Firms With Strict Daily Drawdown

Most firms enforce daily drawdowns in the 2-5% range. Topstep uses balance-based daily drawdown. FTMO, Earn2Trade, Bulenox, Alpha Futures, and many others follow similar models.

Topstep's daily drawdown and max drawdown figures (as reported) are 2% and 5% respectively — among the tighter limits in the industry. This makes Topstep's challenges more demanding but also enforces disciplined risk management from day one.

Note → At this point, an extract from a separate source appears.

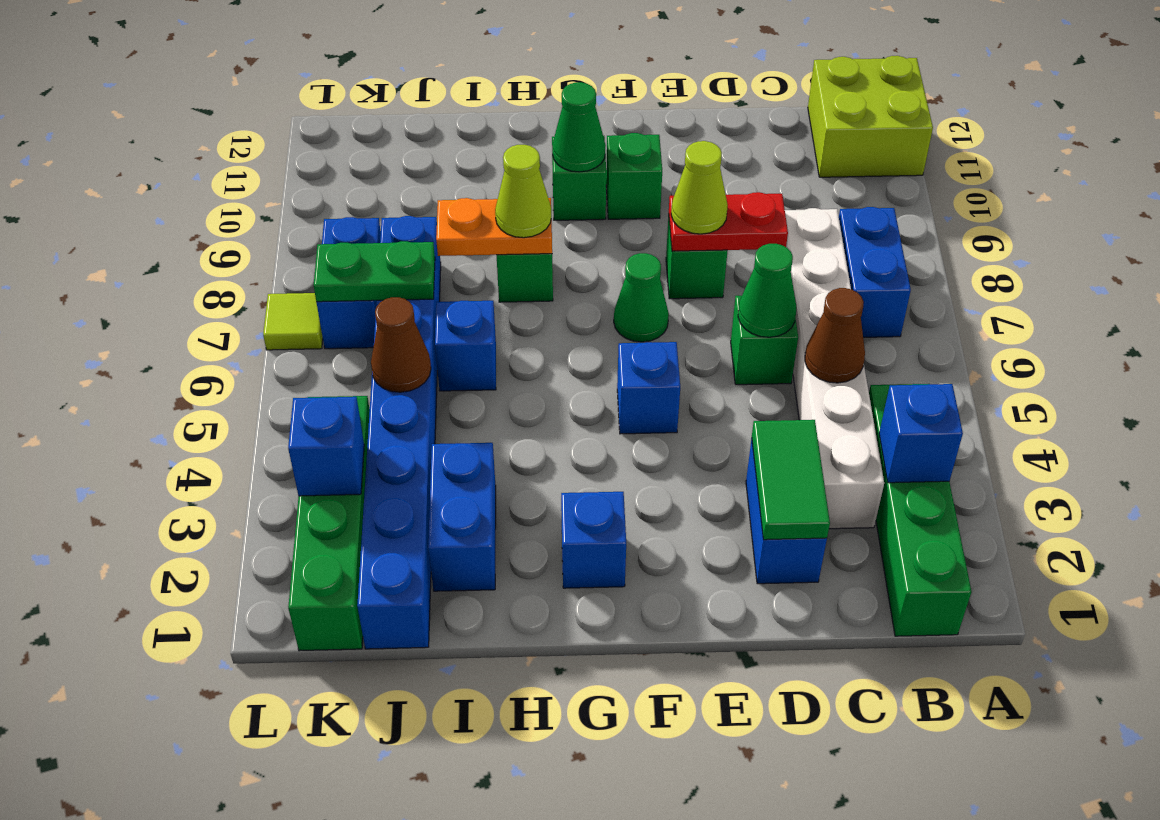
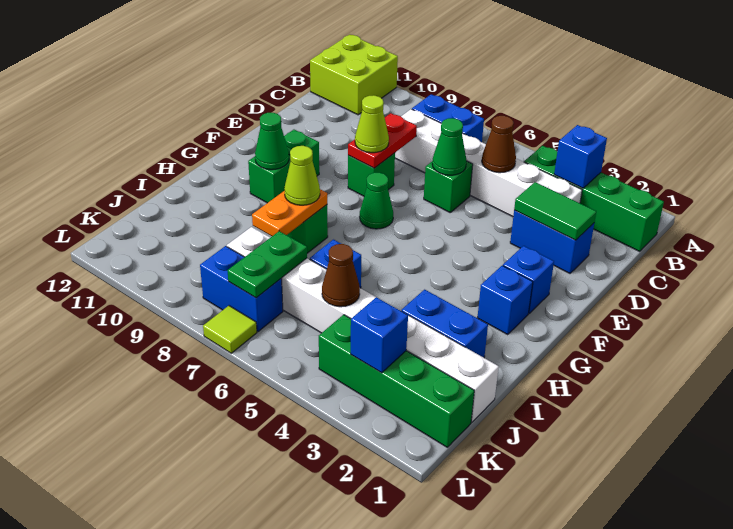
blue brick F5 level 1 -> blue brick F2 level 1
blue brick J1:J8 level 1 -> white brick J1:J8 level 1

How Drawdown Rules Affect Your Payout

Drawdown rules don't just determine whether you pass a challenge — they also impact your funded account. Here's what many traders overlook:

  • Trailing drawdown on funded accounts: Some firms use trailing drawdown even after you pass the evaluation. This means requesting a payout can actually hurt you — your drawdown floor trails up to your peak, so withdrawing profits doesn't reset your safety buffer. Firms like Lark Funding explicitly note that drawdown locks at starting balance upon withdrawal.
  • Drawdown resets: Some firms reset your daily drawdown at a specific time (often 5 PM EST). Others reset at midnight. Know when your day "starts" and plan accordingly.
  • Consistency rules: Some firms like Funded Futures Network and Phoenix Trader Funding add consistency rules on top of drawdown. These require that no single day accounts for more than a set percentage (often 15-30%) of your total profits, further constraining your strategy.

Choosing the Right Drawdown Type for Your Strategy

Your trading style should dictate which drawdown model you look for:

Scalpers and Day Traders

Look for balance-based daily drawdown (unrealized losses don't count) or no daily drawdown. Equity-based drawdown punishes the intraday volatility that's inherent to scalping. Good options: Traders Launch (no daily drawdown, weekly payouts), Take Profit Trader (balance-based, 1-day payouts).

Swing Traders

Prioritize static max drawdown over trailing. Swing trades can take days to play out, and trailing drawdown can creep up during a winning streak, leaving you exposed when the inevitable pullback comes. Consider: Phoenix Trader Funding (no daily drawdown, static) or Apex Trader Funding (no daily drawdown).

News Traders

You need no daily drawdown and ideally balance-based calculation. News events create massive intraday spikes that equity-based monitoring will punish. However, many firms restrict trading around news events entirely — check the rules carefully.

Conservative/Steady Growers

Trailing drawdown actually works in your favor if you grow steadily without large peaks. Firms like FTMO and FundedNext are well-suited — their drawdown models reward consistency.

Common Drawdown Mistakes to Avoid

  1. Not knowing your drawdown type: Read the fine print. "5% drawdown" means very different things if it's balance-based vs equity-based, trailing vs static.
  2. Ignoring the daily reset time: If your drawdown resets at 5 PM EST and you're holding a losing trade through the reset, your new day starts at a disadvantage.
  3. Over-leveraging on day one: With trailing drawdown, a big early win raises your floor. Many traders blow accounts in week 2 because their cushion is now thinner than when they started.
  4. Comparing firms on max drawdown alone: A firm offering 10% max drawdown with equity-based trailing is actually harder than a firm offering 6% max drawdown with balance-based static. The calculation method matters more than the percentage.
  5. Forgetting drawdown applies to funded accounts: Passing the challenge doesn't remove drawdown rules. Your funded account has limits too, and losing your funded account means going back to square one.

The Bottom Line

Drawdown rules are not just risk management theater — they fundamentally shape which strategies are viable at each firm. Before choosing a prop firm, ask yourself three questions:

  1. Is the drawdown balance-based or equity-based?
  2. Is it trailing or static?
  3. Is there a daily drawdown limit, or only a max drawdown?

The answers will narrow your list faster than profit splits or payout frequency ever could. Use PropFirmMap's comparison tools to filter firms by drawdown type and find the one that matches your trading style.

Data in this article is sourced from PropFirmMap's database of 47 prop trading firms, last updated April 2026. Drawdown rules can change — always verify directly with the firm before purchasing a challenge.